Firstly, it’s too early to say that Walker is toast, because guys with his track record don’t suddenly just fall off a cliff. Walker is the owner of a career 112 wRC+, and save for his 17-game MLB debut back in 2009 he's always posted above average offensive numbers. Admittedly, Walker has shown some signs of decline in recent years, most notably his declining production against left-handed pitching. It's safe to say that Walker is a platoon bat at this point in his career.

However, this fails to explain why Walker has cratered against all kinds of pitching so suddenly this year. If we can't really point to a damning feature of Walker's game that suggests he's done, chances are positive regression is going to kick in and he's going to approach his career numbers going forward. If so, why not keep him around instead of cutting him and letting some other team enjoy the ride?

The argument above only holds water if Walker's peripheral numbers are decent enough to suggest his skills are intact. This brings me to reason number two - while there are some red flags in Walker’s profile, there’s nothing that suggests he is deserving of a collapse of this magnitude.

Those of you who want to believe in Walker can take solace in the fact that his plate discipline hasn't disappeared even during his current slump. His O-Swing (33.9%), Z-Swing (63.8%) and overall swing rate (46.9%) aren't far off from his numbers in 2012, when he ran a 112 wRC+. Despite this, Walker's running career-worst strikeout and walk rates (23.5% and 5.9%, respectively). This is because he's swinging through pitches like never before, as his swinging strike rate stands above 10% for the first time in his career.

So, it's not like Walker is hacking at everything at the plate - rather, he's whiffing at the pitches he wants to hit. This is a troubling development for sure, but this still doesn't fully explain why Walker is struggling so mightily. After all, while his whiff rate is a career high, it's barely higher than the league average mark (10.6%). This just doesn't look like the profile of a guy with a wRC+ of 5.

Now, even when he does make contact, Walker's having a hard time getting hits.

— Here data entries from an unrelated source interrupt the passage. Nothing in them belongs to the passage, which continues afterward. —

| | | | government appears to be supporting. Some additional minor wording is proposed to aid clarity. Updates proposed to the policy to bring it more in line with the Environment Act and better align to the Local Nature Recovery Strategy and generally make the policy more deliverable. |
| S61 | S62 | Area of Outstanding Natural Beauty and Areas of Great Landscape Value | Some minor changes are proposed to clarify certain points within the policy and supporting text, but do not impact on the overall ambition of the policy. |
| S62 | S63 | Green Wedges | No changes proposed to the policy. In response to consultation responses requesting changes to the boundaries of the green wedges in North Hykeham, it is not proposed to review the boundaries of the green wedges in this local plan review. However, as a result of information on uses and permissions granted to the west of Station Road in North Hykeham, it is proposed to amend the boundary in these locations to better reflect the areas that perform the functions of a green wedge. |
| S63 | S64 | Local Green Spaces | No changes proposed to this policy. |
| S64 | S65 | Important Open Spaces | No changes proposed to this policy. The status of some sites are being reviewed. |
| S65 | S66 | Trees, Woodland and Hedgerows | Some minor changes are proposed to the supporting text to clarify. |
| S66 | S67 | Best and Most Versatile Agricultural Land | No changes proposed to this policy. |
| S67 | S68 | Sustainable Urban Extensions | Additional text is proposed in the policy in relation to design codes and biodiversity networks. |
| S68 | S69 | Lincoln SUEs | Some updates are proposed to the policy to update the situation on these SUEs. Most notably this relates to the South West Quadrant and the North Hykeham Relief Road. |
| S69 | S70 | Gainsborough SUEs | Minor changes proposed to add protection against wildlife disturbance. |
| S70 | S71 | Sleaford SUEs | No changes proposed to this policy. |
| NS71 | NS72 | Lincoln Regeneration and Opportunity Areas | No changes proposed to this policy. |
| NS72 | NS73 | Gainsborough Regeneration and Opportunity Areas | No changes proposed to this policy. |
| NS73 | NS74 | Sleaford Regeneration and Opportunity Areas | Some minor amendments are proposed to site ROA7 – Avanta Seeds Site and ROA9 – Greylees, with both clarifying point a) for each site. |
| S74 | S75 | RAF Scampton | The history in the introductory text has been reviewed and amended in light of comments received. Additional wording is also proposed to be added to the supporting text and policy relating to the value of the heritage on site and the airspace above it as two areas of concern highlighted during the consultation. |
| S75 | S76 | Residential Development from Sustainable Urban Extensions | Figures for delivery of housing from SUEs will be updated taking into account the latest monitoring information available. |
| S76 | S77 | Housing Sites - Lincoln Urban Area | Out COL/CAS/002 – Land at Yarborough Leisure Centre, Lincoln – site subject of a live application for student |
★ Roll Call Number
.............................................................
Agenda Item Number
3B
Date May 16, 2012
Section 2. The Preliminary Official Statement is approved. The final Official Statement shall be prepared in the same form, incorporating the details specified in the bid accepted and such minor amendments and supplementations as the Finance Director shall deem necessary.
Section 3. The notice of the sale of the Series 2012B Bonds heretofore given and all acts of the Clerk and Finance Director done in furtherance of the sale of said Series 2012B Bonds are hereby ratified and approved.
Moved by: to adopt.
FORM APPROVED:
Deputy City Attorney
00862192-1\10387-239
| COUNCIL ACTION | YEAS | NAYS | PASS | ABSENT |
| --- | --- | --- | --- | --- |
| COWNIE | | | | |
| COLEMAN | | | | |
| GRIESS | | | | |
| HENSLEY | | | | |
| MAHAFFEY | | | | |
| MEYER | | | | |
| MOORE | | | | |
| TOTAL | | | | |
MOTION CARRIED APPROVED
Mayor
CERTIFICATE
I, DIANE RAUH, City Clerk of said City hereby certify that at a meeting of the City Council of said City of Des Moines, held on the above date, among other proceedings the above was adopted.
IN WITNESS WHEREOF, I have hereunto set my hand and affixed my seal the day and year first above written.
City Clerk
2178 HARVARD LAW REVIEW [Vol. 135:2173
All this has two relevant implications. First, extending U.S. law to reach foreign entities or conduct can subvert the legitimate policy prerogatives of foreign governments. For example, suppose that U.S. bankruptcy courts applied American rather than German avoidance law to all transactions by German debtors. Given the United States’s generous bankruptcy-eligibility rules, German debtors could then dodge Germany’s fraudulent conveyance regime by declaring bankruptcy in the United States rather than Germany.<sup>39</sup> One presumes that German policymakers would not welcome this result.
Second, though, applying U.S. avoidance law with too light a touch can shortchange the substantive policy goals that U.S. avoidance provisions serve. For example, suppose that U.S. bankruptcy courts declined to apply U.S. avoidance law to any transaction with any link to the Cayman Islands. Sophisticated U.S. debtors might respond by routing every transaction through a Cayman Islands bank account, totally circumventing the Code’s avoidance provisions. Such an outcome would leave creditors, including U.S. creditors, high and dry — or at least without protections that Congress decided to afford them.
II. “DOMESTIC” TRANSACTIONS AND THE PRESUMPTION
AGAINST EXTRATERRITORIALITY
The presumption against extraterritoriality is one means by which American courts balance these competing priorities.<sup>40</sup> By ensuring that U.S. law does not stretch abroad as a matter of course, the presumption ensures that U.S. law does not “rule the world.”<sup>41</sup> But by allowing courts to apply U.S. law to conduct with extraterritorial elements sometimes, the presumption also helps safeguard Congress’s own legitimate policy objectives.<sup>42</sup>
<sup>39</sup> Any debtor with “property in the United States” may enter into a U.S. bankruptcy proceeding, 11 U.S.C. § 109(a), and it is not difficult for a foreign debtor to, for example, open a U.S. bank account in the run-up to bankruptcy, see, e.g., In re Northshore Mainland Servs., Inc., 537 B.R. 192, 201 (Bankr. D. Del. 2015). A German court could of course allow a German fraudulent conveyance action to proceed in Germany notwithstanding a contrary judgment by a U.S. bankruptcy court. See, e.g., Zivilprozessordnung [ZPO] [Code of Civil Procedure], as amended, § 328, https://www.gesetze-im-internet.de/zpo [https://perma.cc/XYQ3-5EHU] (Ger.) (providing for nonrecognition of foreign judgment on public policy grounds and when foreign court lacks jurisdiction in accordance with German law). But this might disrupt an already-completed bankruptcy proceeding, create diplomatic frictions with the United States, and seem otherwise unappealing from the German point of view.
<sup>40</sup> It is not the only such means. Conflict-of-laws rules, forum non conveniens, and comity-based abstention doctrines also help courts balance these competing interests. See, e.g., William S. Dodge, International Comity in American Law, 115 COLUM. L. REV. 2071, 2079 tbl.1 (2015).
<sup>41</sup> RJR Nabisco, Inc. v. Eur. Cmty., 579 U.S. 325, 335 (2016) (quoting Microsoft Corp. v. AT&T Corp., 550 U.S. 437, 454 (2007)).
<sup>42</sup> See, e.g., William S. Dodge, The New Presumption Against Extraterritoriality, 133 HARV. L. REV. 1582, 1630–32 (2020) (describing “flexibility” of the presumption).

Some of this is due to luck, as he's currently running a BABIP of .217. However, some of this is earned, because Walker is making more soft contact (21.7 Soft%) and hitting more ground balls (48.3% ground ball rate) than ever before, while his line-drive rate has cratered (11.7%, carrer low). But it's not all doom and gloom here, either - Walker's fly ball rate is right where it needs to be, and his contact rate of 40% is actually higher than it's ever been. All he needs to do his cut down on his ground balls to get back on track.

Finally, while Tyler Austin, Walker’s direct competition for the backup 1B job, is having a great year so far, a closer look reveals that his success doesn’t look so sustainable. The gains Tyler Austin made in his plate discipline have all but vanished, as his O-Swing, Z-Swing, and swinging strike rates are now all well within his career averages. In addition, while he's had success against right-handed pitching this year, his 4.2 walk rate and 45.8% strikeout rate against them means that he's going to have to keep slugging .600 against them to stay productive. He...probably isn't going to keep doing that.

Austin is essentially what he's always been - a relatively free-swinging, strikeout prone power hitter who needs to be platooned with someone who hits righties. As someone who has historically hit righties very well, Walker fits that bill. Until the return of Greg Bird (hurry back), there is a role for Neil Walker to play on this team. He just needs to play it better, and there's reason to suggest that he will.